親の力がものをいう
さて、今回のテーマは「親の力がものをいう」だ。
こう書くと「つまりは親の愛が子どもを救うんだな」と思う人がいるかも知れない。
確かに親の愛が子どもを救うのは事実だけど、今回書こうと思っているのは、そんなことじゃない。
ある意味、親にとっても子にとっても残酷な事実だ。
まず、親はよくこんなことを言う。
「勉強しなさい! じゃないといい大学、いい会社に入れませんよ!」
その親がどんな人かしらないが、ある意味当たっていてある意味外れている。
どういうことか?
簡単にいうと、本当に親が子どものことを想っているならば、親が子ども以上に勉強して、いい企業に入るなり大会社の社長になるのが近道だ。
すると、子どもは少々アホでも大会社に入れるのだ。
親がそれほどの努力もしていないのに、自分程度の遺伝子を受け継いだ我が子に、過剰に努力を強いたり、期待を押し付けるのは親がアホだからである。
だってそうじゃないか、子どもに苦労をさせたくなくなくて、一流大学や一流企業に入れたいなら、年端もいかない子どもに努力を強いるより、あなたが超一流になって、子どもを引き立ててあげればいいだけのこと。
その程度のこともできないくせに、あまり偉そうなことをいうもんじゃない。
あなたも知っているはずだ。
一流大学を出ても、その親やその一族がヤクザや犯罪者、ロクデナシならば一流企業は採用しない。

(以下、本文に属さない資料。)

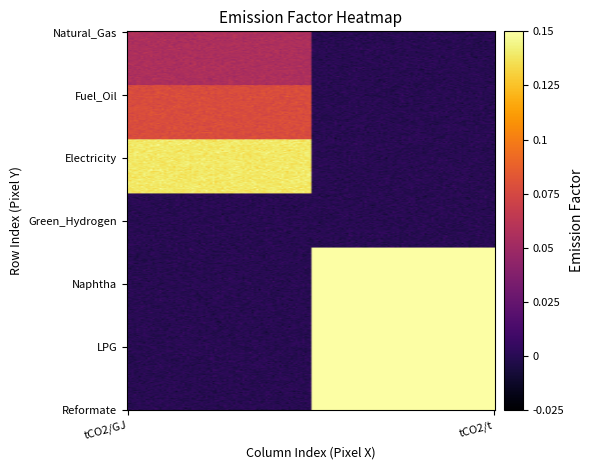

At which category does the chart reach its peak across all series?

1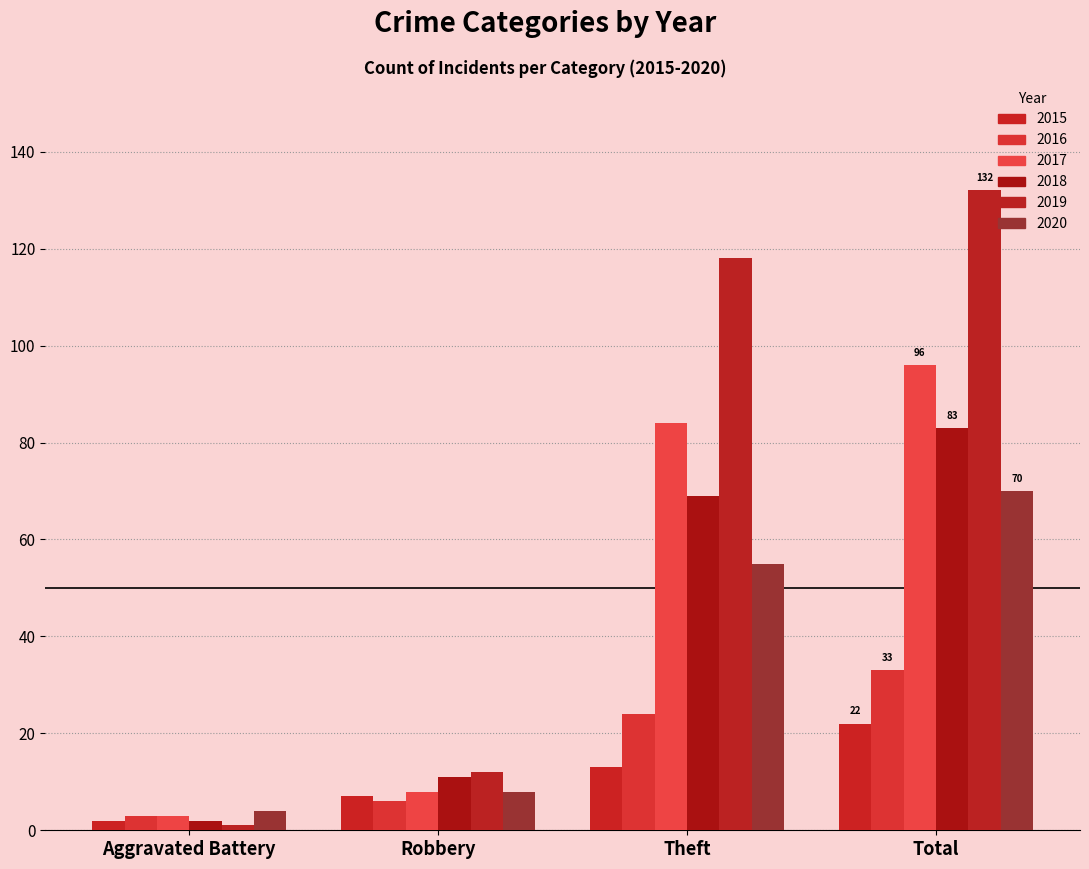

Where does the 2016 series first go above 24?

Total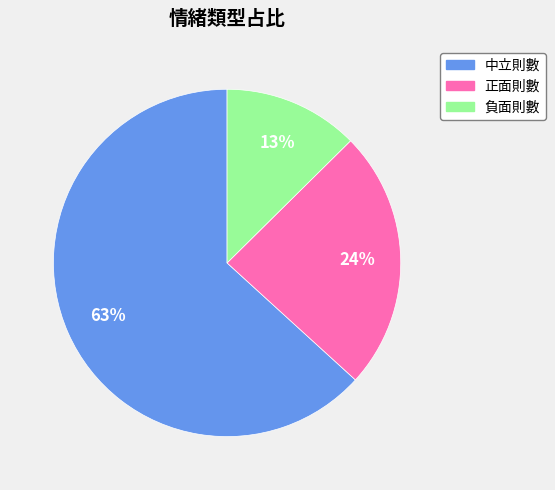

How many slices are in this pie chart?

3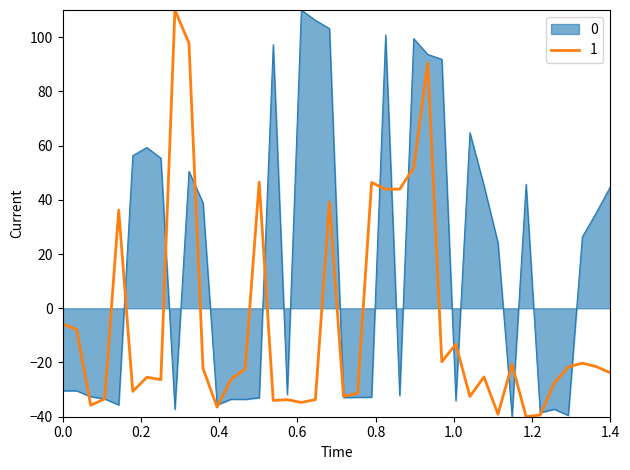

Rank the series by their average value, from lowest to highest.

1, 0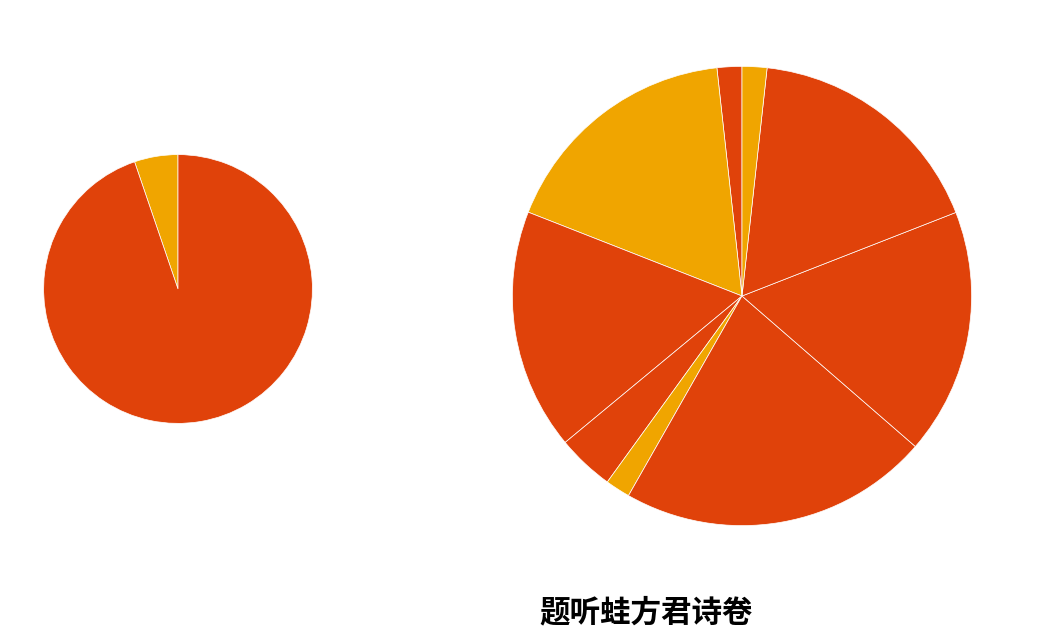

To the nearest percent, what is the difference between the 题听蛙方君诗卷 and 题听蛙方君诗卷二首 其一 slice percentages?

16%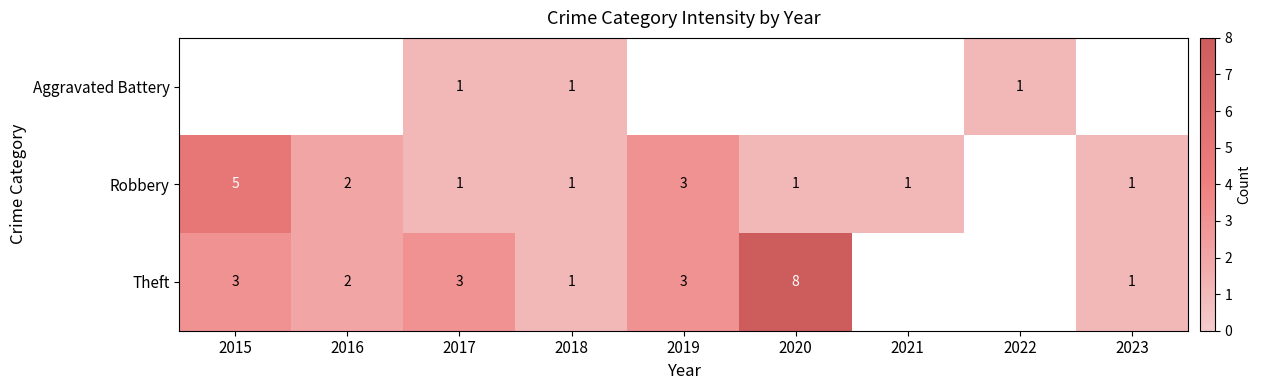

True or false: Aggravated Battery has a value of 1 at 2018.

True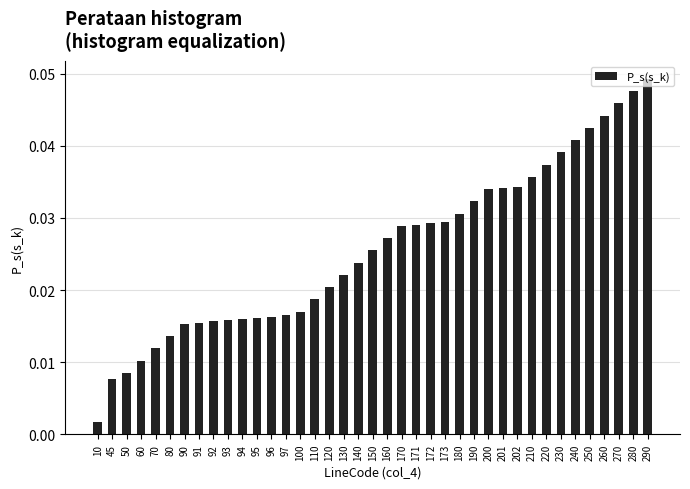

Between 200 and 97, which is larger?

200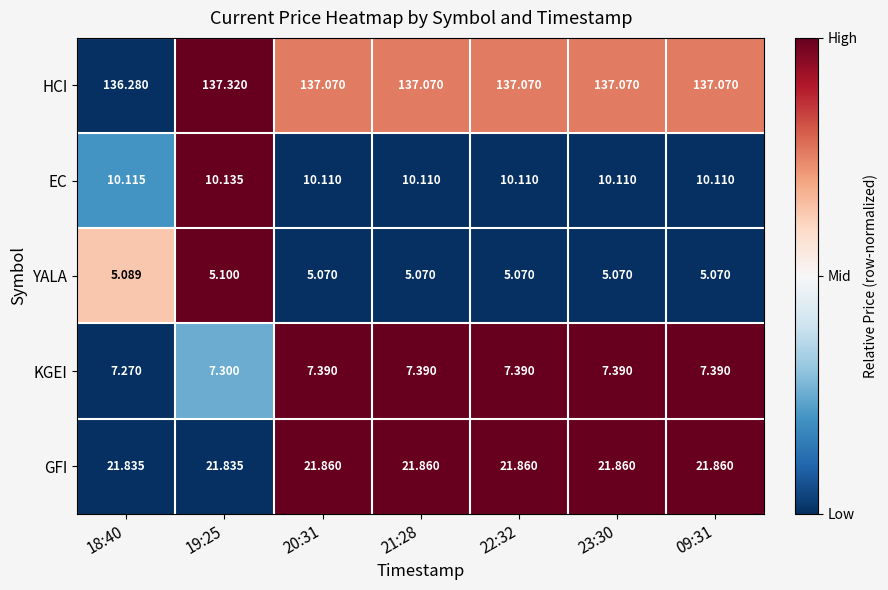

How many categories are shown in the chart?

7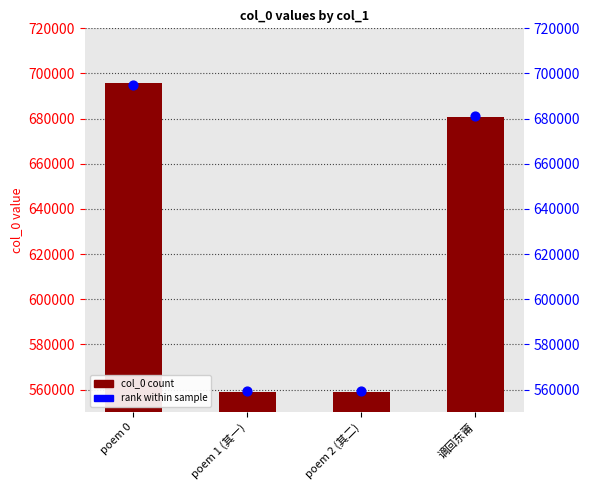

At how many categories does at least one series exceed 629398?

2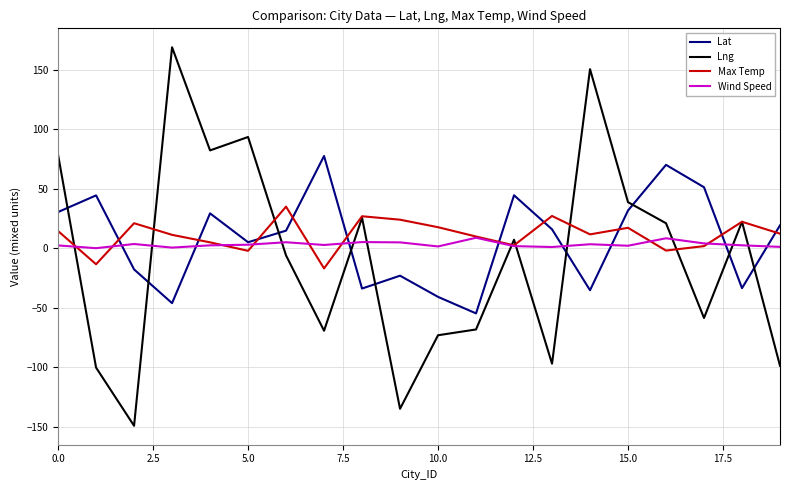

How many times do Lng and Lat cross each other?

9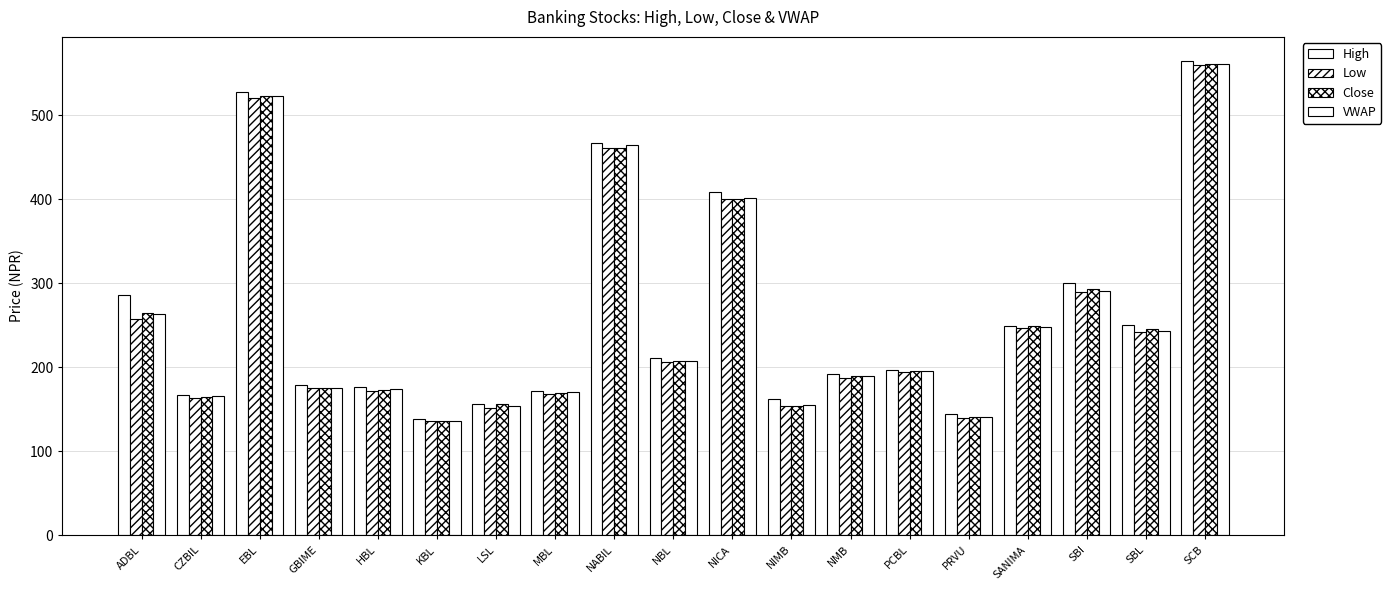

What position from the right is HBL?

15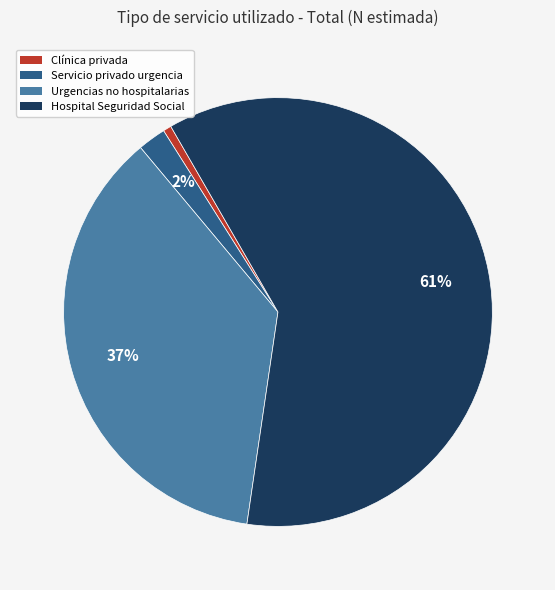

Is there any slice that represents more than half of the pie?

Yes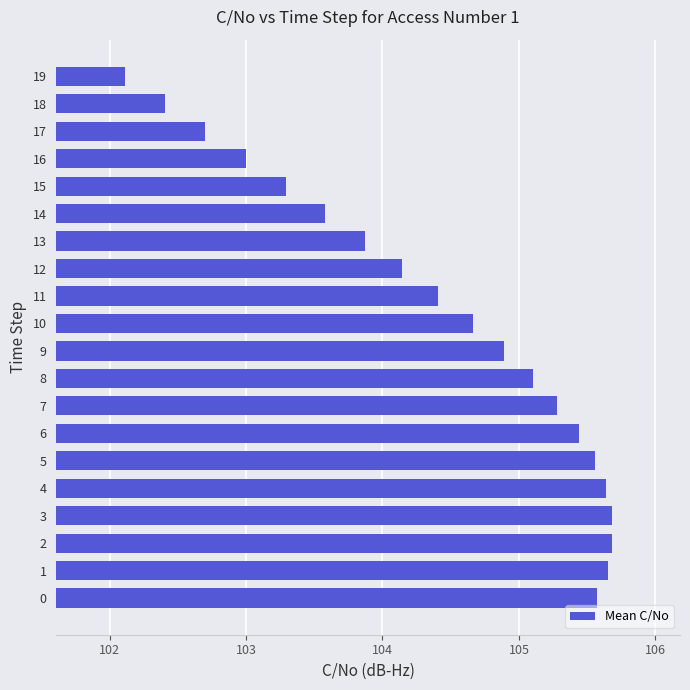

How many categories are shown in the chart?

20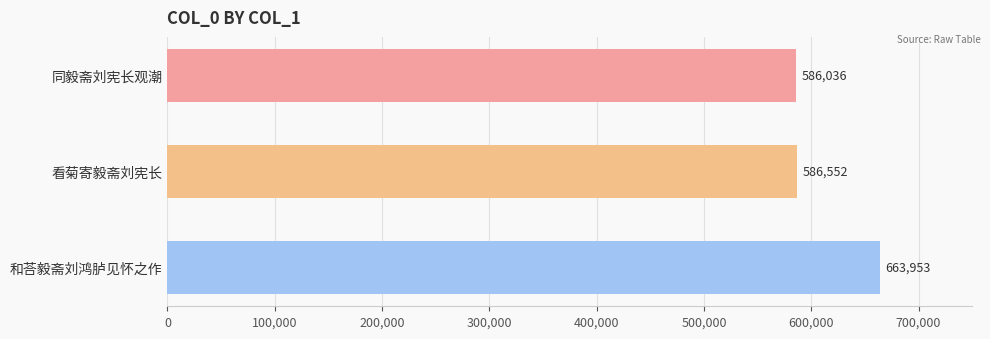

The chart shows a value of 586552 at 看菊寄毅斋刘宪长. True or false?

True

三流大学でも学歴がなくても、親や一族が超一流ぞろいであれば、企業は本人は三流でも一族を信用して採用する。
公務員だってそうだ。
同じ成績なら信用ができる出身を選ぶ。むしろ現実では親が公務員ならば積極的にとる。
よく世襲は良くないと人はいう。
そういう人も、自分の遺産を子どもに世襲してはいけないといわれれば文句をいう。
親の遺産を受け継いではいけないといわれれば文句をいう。
世襲は良くないというのなら、そのことを否定しなければならない。
しかし本来世襲は悪くないのだ。
親が職人や百姓であったとして、その仕事で食べていくためには、大変な信用と技術や人脈がいる。
ゼロからのスタートでは、その技術や人脈を作るだけで10年や20年はかかるのだが、世襲なら親から受け継げばいいのだから相当有利である。
世襲が嫌なら、実力でのしあがれいい。
問題はそれができないという世の中の仕組みであって、世襲が悪いわけではない。
そもそも、なぜ親が子どもを一流大学にやりたいかというと、信用と人脈が得られるからだ。
一流大学というだけで、まずそれだけの信用は得られる。
卒業生に一流企業や希望企業があればツテを頼って就職に有利になる。
正直いうとぼくが『不登校・ひきこもり・ニート』のことを取材するようになって、何が一番大切かというと、「親の力」なのだ。
親の経済力であったり
親の人脈(コネ)であったり
親の柔軟性であったりするのだ。
『不登校・ひきこもり・ニート』をこじらせてしまっている場合、まずそこでつまづいてしまっていることがとても多いのだよ。
親にそれらがない子どもたちよ。
おまえらは、ないのだから仕方がない。
ないのだから親に求めるな。
親たちよ。
子どもが『不登校・ひきこもり・ニート』になってこじれてしまっているのなら、まずはそれを受け入れよ。
そして子どもに求めるな。
本当に求めなければならないものは子どもの成果ではない。
おまえの安心なのだ。
それはおまえにもわかっているはずだ。